Competitors apparently face the same challenge.

"All the companies that think of themselves of pay-to-surf Web sites are toast," said Thomas Leavitt, COO of Clickrebates.com, the owner of Clickdough.com, a Web site which, nonetheless, pays members to surf.

"It's not about getting paid to surf. It's about building customer relationships with advertisers," he said, noting that some surfers may want to see advertising, but only the advertising they want or need. "A lot of [companies] are flooding the market with undifferentiated [banner] advertising that's one step ahead of spam."

Leavitt said Santa Clara, Calif.-based Clickdough's click-through rate, or the frequency at which users actually click on a banner to visit an advertiser's site, is between .75 percent to 1 percent, which he said is a good percentage.

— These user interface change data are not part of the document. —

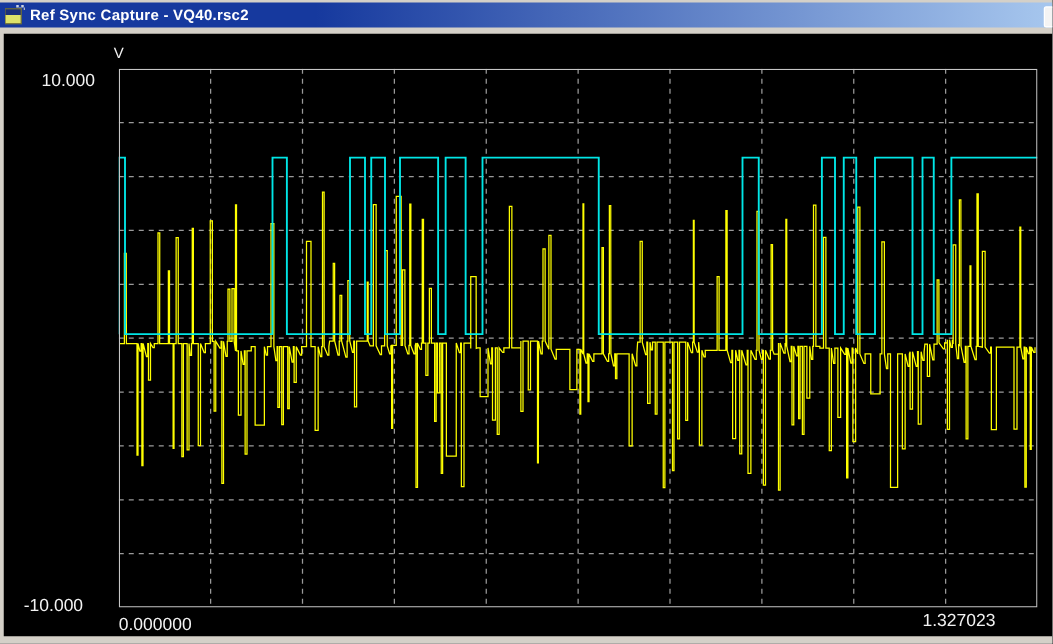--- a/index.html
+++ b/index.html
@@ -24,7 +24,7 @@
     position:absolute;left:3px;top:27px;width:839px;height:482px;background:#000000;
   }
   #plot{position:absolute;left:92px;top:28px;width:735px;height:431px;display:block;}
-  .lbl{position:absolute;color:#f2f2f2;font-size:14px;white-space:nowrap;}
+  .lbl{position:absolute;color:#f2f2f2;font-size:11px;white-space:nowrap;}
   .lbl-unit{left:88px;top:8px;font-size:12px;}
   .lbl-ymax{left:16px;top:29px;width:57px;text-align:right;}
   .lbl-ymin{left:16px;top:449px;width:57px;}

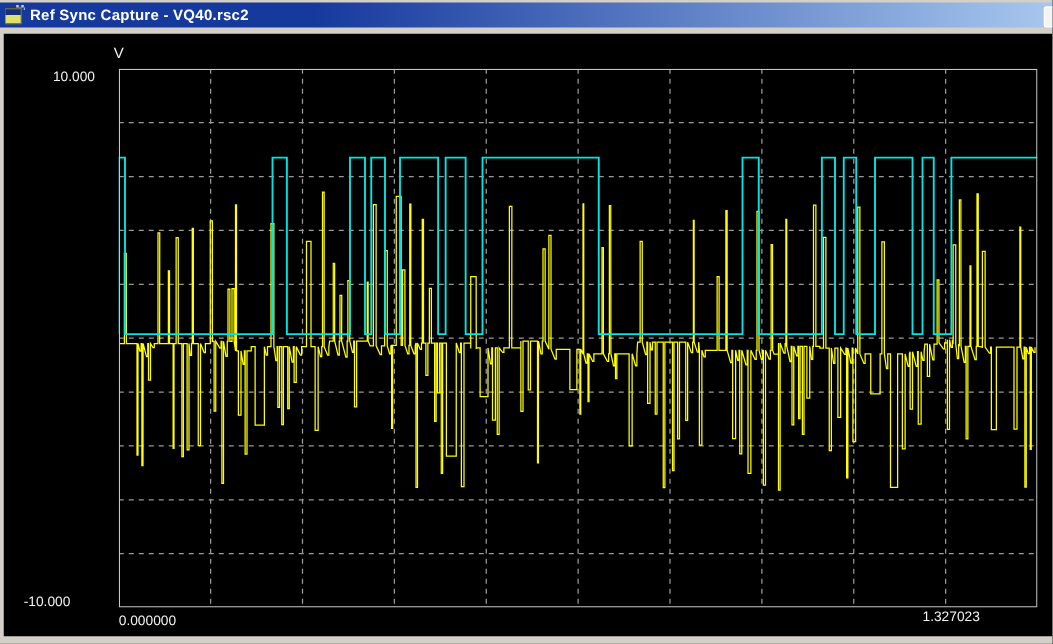--- a/index.html
+++ b/index.html
@@ -27,7 +27,7 @@
   .lbl{position:absolute;color:#f2f2f2;font-size:11px;white-space:nowrap;}
   .lbl-unit{left:88px;top:8px;font-size:12px;}
   .lbl-ymax{left:16px;top:29px;width:57px;text-align:right;}
-  .lbl-ymin{left:16px;top:449px;width:57px;}
+  .lbl-ymin{left:16px;top:459px;width:57px;text-align:right;}
   .lbl-xmin{left:92px;top:464px;}
   .lbl-xmax{left:735px;top:461px;width:92px;}
 </style>

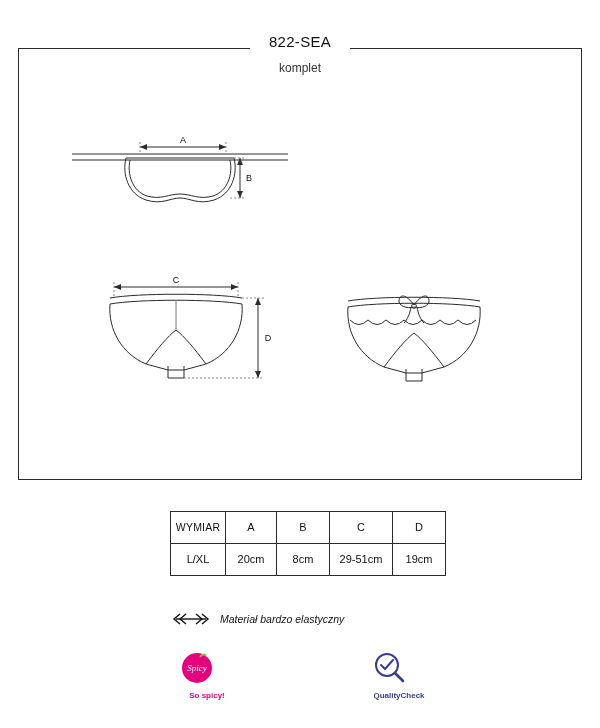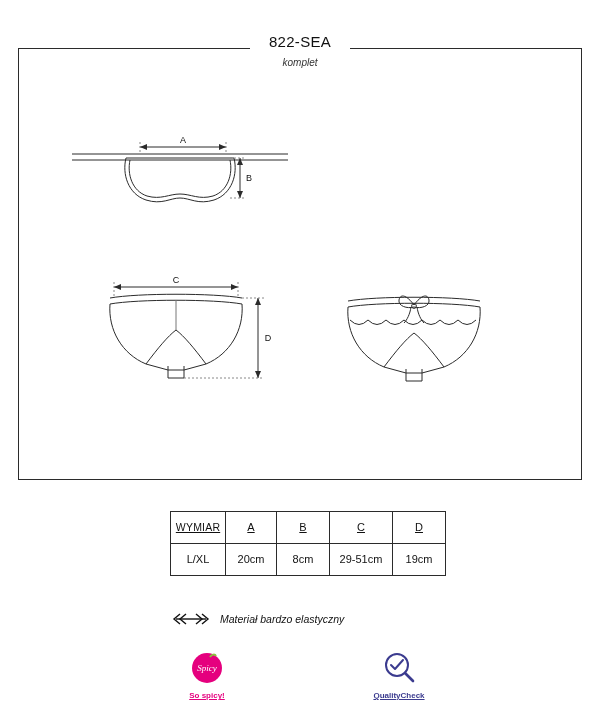--- a/index.html
+++ b/index.html
@@ -37,11 +37,10 @@
     line-height: 16px;
   }
   .subtitle {
-    font-size: 10px;
+    font-size: 12px;
     color: #333;
-    margin-top: 8px;
+    margin-top: 13px;
     line-height: 10px;
-    font-style: italic;
   }
   .title-rule-left, .title-rule-right {
     position: absolute;

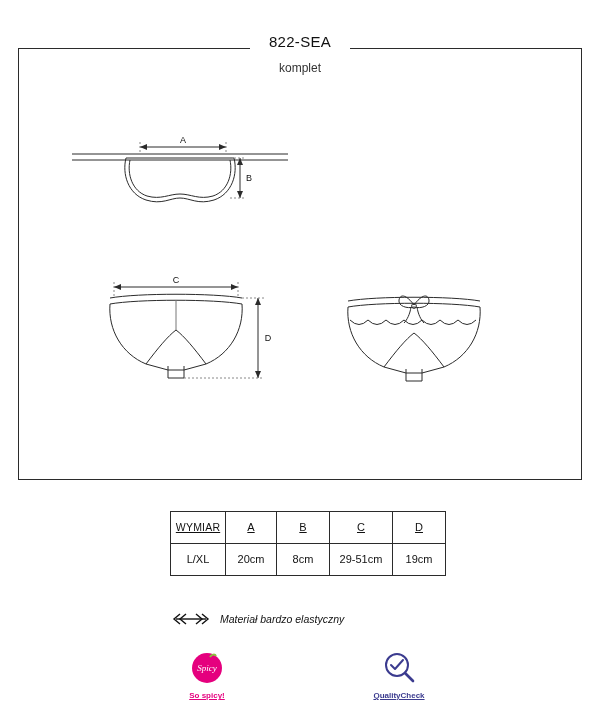--- a/index.html
+++ b/index.html
@@ -93,7 +93,7 @@
   .size-table .col-b { width: 52px; }
   .size-table .col-c { width: 62px; }
   .size-table .col-d { width: 52px; }
-  .size-table thead td { font-weight: normal; text-decoration: underline; }
+  .size-table thead td { font-weight: normal; }
 
   
   .elastic-note {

He and other pay-to-surf executives said the rate has been falling.

However, click-through may not always be the best measure of an advertisement's success, said Wolhandler. "Among other things, click-through isn't always the purpose of an ad. Ads can support brands that sell through channels, like Compaq, or for positioning, like car sales."

Assorted Web sites still look at variations on the pay-to-surf business concept for profits. Several simply offer members a percentage cut of the advertising revenue surfers draw to the company rather than a fixed sum. Winter Park, Fla.-based ValuePay.com splits its advertising revenue with its paid-to-surf members but shies from the pay-to-surf image. ValuePay President and CEO Gulshan Bahl called his company an "infomediary," a broker for consumers to reach the advertisers they want, as does AllAdvantage.

Pay-to-surf companies face the task of reinventing themselves in light of the technology market's movements, and the public's increasing discomfort with companies compiling data on their personality and habits and trading it like fruit in a farmer's stall.

It is a challenge AllAdvantage and sites like it will have to overcome before the market makes a financial about-face impossible. "There were a lot of 'me-too' companies," said Bahl of ValuePay, which is seeking a first round of venture capital right now. "They're going to get into the same situation as AllAdvantage. It is hard for everybody right now."